**What the task asks:** Quote every line below exactly and skip any picture.

**Dataset content:**
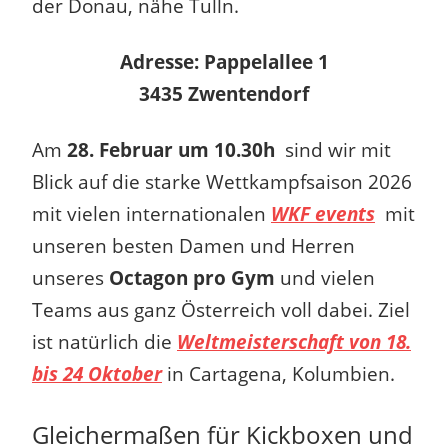
der Donau, nähe Tulln.
Adresse: Pappelallee 1
3435 Zwentendorf
Am
28. Februar um 10.30h
sind wir mit
Blick auf die starke Wettkampfsaison 2026
mit vielen internationalen
WKF events
mit
unseren besten Damen und Herren
unseres
Octagon pro Gym
und vielen
Teams aus ganz Österreich voll dabei. Ziel
ist natürlich die
Weltmeisterschaft von 18.
bis 24 Oktober
in Cartagena, Kolumbien.
Gleichermaßen für Kickboxen und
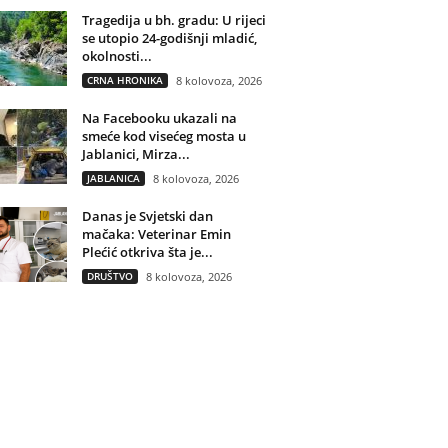
Tragedija u bh. gradu: U rijeci
se utopio 24-godišnji mladić,
okolnosti...
CRNA HRONIKA
8 kolovoza, 2026
Na Facebooku ukazali na
smeće kod visećeg mosta u
Jablanici, Mirza...
JABLANICA
8 kolovoza, 2026
Danas je Svjetski dan
mačaka: Veterinar Emin
Plećić otkriva šta je...
DRUŠTVO
8 kolovoza, 2026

**Finished exercise:**
der Donau, nähe Tulln.
Adresse: Pappelallee 1
3435 Zwentendorf
Am
28. Februar um 10.30h
sind wir mit
Blick auf die starke Wettkampfsaison 2026
mit vielen internationalen
WKF events
mit
unseren besten Damen und Herren
unseres
Octagon pro Gym
und vielen
Teams aus ganz Österreich voll dabei. Ziel
ist natürlich die
Weltmeisterschaft von 18.
bis 24 Oktober
in Cartagena, Kolumbien.
Gleichermaßen für Kickboxen und
Tragedija u bh. gradu: U rijeci
se utopio 24-godišnji mladić,
okolnosti...
CRNA HRONIKA
8 kolovoza, 2026
Na Facebooku ukazali na
smeće kod visećeg mosta u
Jablanici, Mirza...
JABLANICA
8 kolovoza, 2026
Danas je Svjetski dan
mačaka: Veterinar Emin
Plećić otkriva šta je...
DRUŠTVO
8 kolovoza, 2026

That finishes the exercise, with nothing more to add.